● **Absolute pixel coordinate data**:

[Start of section]

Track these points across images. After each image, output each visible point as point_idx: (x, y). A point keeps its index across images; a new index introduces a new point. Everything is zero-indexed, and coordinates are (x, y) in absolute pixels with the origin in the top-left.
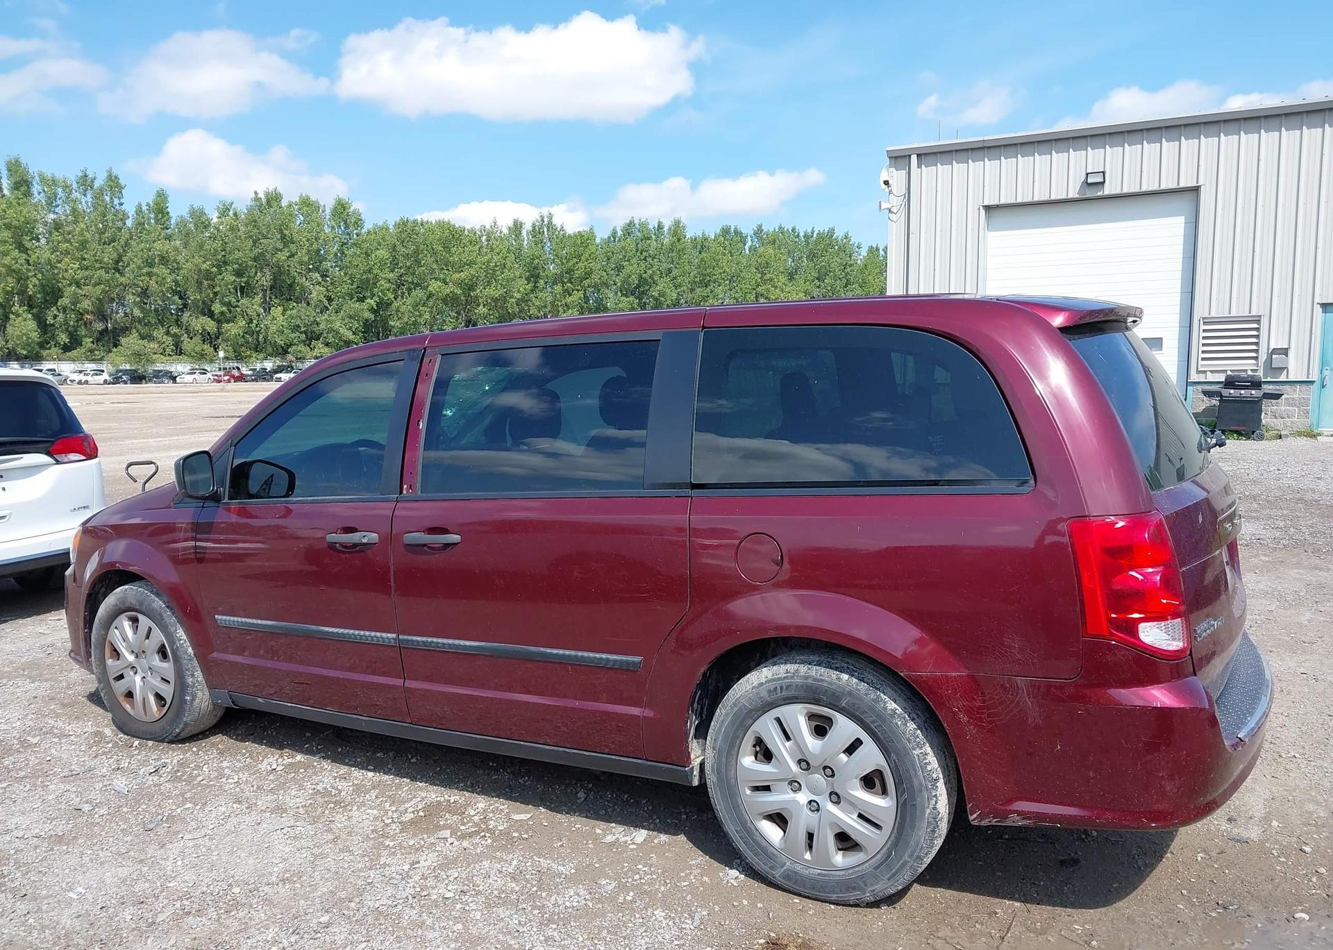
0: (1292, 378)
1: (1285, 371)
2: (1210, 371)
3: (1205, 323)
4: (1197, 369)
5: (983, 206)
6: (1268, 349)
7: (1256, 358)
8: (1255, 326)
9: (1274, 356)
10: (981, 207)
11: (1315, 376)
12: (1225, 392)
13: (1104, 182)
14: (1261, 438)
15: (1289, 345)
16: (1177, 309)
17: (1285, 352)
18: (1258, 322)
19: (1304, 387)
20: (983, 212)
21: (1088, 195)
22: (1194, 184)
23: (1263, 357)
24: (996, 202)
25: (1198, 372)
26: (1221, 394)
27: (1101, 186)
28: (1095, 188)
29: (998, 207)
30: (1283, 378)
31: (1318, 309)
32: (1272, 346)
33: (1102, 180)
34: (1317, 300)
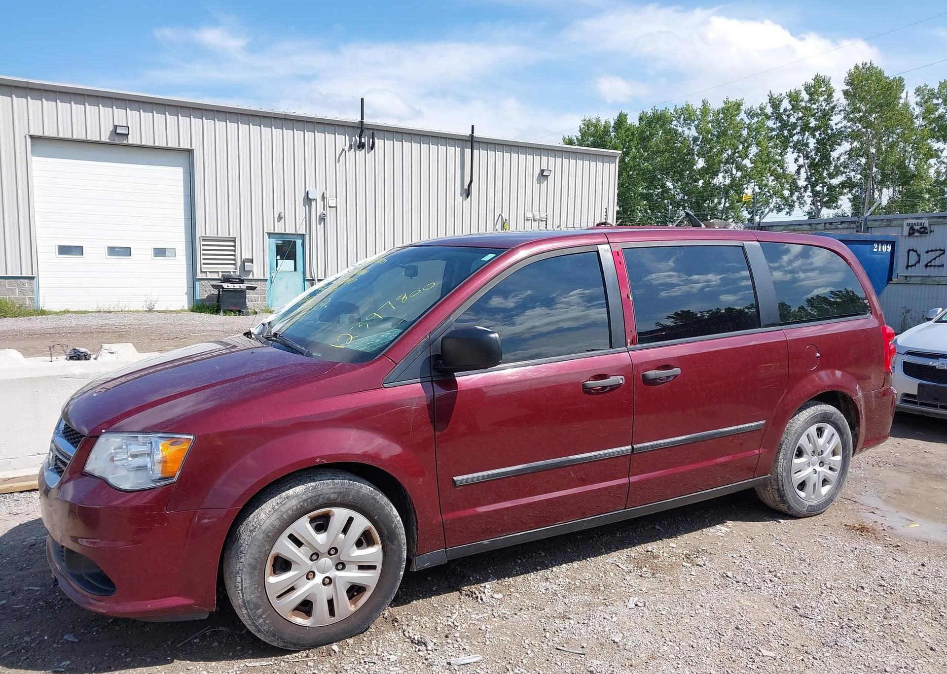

[End of section]

● **Problem**: The required answer is every line from the one containing "15: (1289, 345)" through the last line of the entries, restated word for word and with no pictures.

● **Final answer**:
15: (1289, 345)
16: (1177, 309)
17: (1285, 352)
18: (1258, 322)
19: (1304, 387)
20: (983, 212)
21: (1088, 195)
22: (1194, 184)
23: (1263, 357)
24: (996, 202)
25: (1198, 372)
26: (1221, 394)
27: (1101, 186)
28: (1095, 188)
29: (998, 207)
30: (1283, 378)
31: (1318, 309)
32: (1272, 346)
33: (1102, 180)
34: (1317, 300)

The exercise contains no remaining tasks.